Since the company had to make a filing with the Securities and Exchange Commission to get the additional money, and since it could not do that without Deloitte’s blessing, the additional money will not be coming.
NovaStar says it will soldier on, cutting costs and hoping to get by. Since the stock is still trading around $6 a share, it appears that some investors think it can do so. But at current prices, the company has a market capitalization far below the dividend it is supposed to declare later this month.
NovaStar holds a special place in the market not because of the problems it has encountered, which are similar to those of others in its business, but because of the long and bitter battle waged between investors who believed in the stock and those who did not.
Before Overstock.com, Nova-Star was the stock of focus for those who believed their stocks were being sabotaged by “naked short sellers” who drive a company’s share price down by selling shares they had not bought or borrowed.
It was NovaStar that Patrick Byrne, Overstock’s chief executive, pointed to when he began what he called his “jihad” against naked shorts. There is a suit pending by some NovaStar shareholders against major brokerage firms, charging that they aided naked shorting and thus cost the investors money.
At last report, NovaStar had 9.5 million shares outstanding, and a short position of 8.1 million shares, a very high proportion. Overstock, by contrast, has a short position equal to less than a quarter of the shares outstanding. (It also has confounded the shorts by rising sharply this year.)
In its prime, NovaStar appeared, to its fans anyway, to be a money machine. It was organized as a real estate investment trust, and it reported high taxable income that it paid out in dividends. The high yield attracted investors and made it easy to sell more shares, which it regularly did. Its shares were worth $1.8 billion.
Critics asserted NovaStar used questionable accounting to produce those profits as well as other dubious business practices. One of its current problems is a $46 million judgment won by a competitor who said NovaStar conspired to drive it out of business.

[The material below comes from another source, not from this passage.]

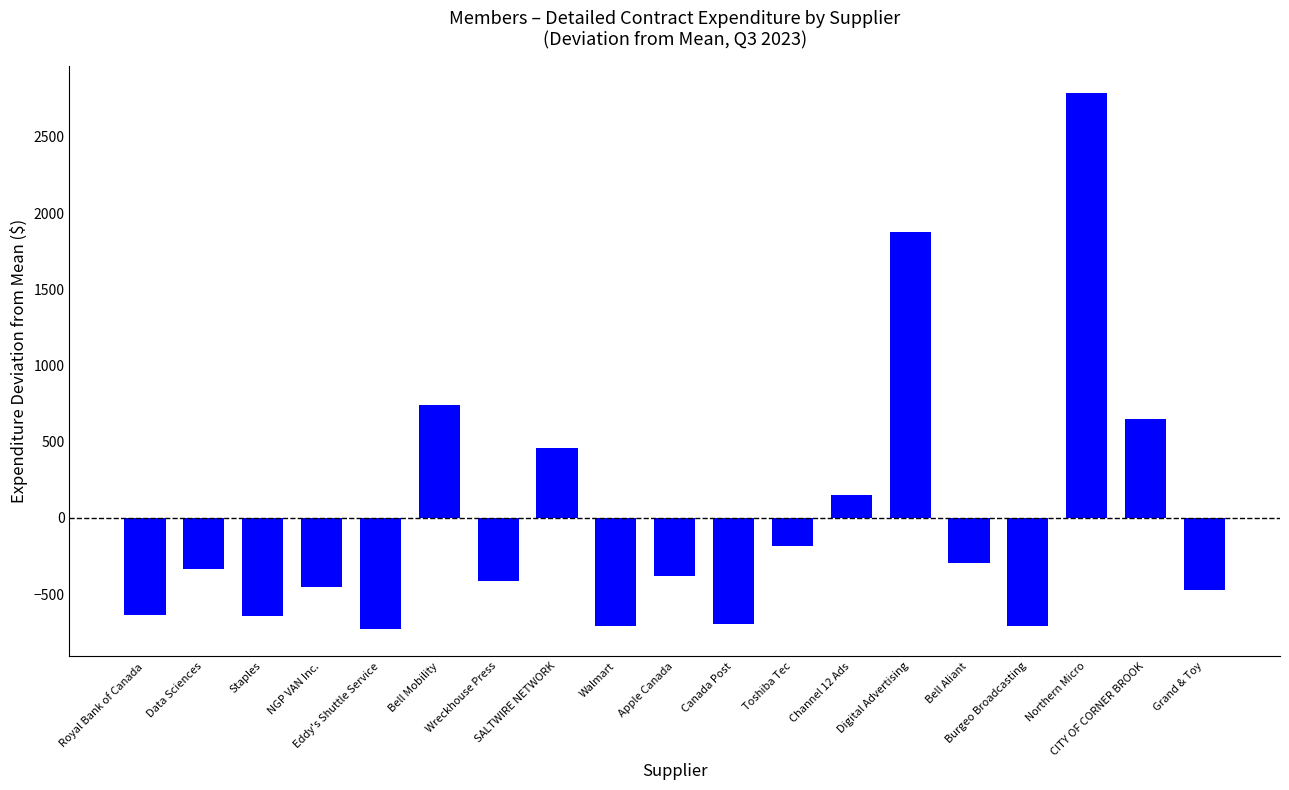

What is the value of the 16th bar from the left?

-708.2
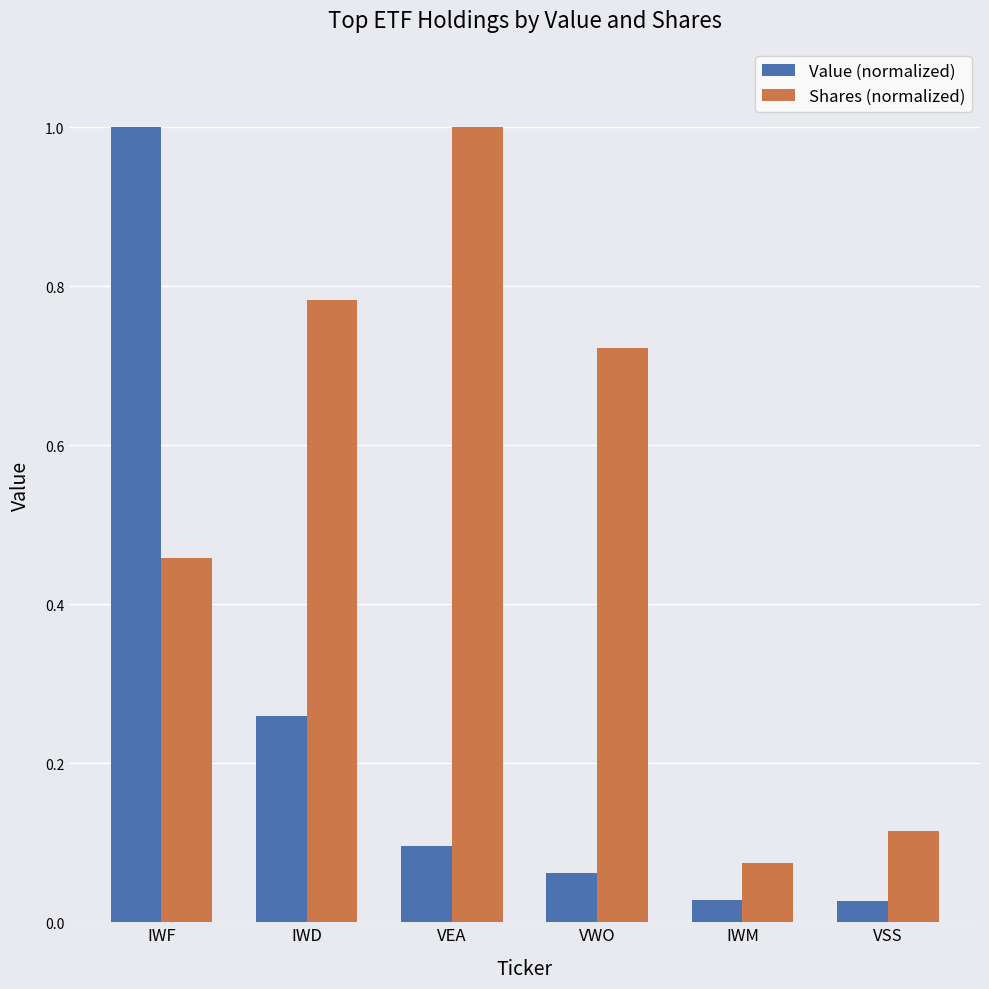

Rank the series by their average value, from highest to lowest.

Shares (normalized), Value (normalized)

Accounting in the mortgage business is notoriously inexact. NovaStar, like many other companies, sold mortgages on terms that left it with some of the risk. Just how much profit it reported depended on a series of assumptions about those risks.
“If our actual experience differs materially from the assumptions that we use,” NovaStar said in the annual report that Deloitte is no longer willing to certify, “our future cash flows, our financial condition and our results of operations could be negatively affected.”
That warning was prescient. With mortgage defaults rising, it appears NovaStar paid dividends from ephemeral profits.
The REIT status that helped make NovaStar attractive is now its albatross. The company’s last estimate said it would have to pay $157 million more in dividends to satisfy tax rules that require REITs to pay out profits to shareholders. In July, it talked of paying the dividend with preferred stock rather than cash.
But that may be tricky. At current market prices, the entire company is worth far less than $100 million, so how can it give out preferred stock worth more than that?
The $48 million July investment in NovaStar, made by funds affiliated with the Jefferies Group and the MassMutual Corporation, seemed bold at the time. Now it seems foolish, providing for the purchase of preferred stock convertible to common at $28 a share.
The funds will not comment, but there is nothing — other than a fear of throwing good money after bad — to stop them from making a new investment, presumably on better terms. Perhaps significantly, Jefferies and MassMutual have not exercised their right to name two new NovaStar directors.
Had Deloitte not rebelled at the last moment, NovaStar would have the extra $101 million. Without it, the battle for survival will be that much harder.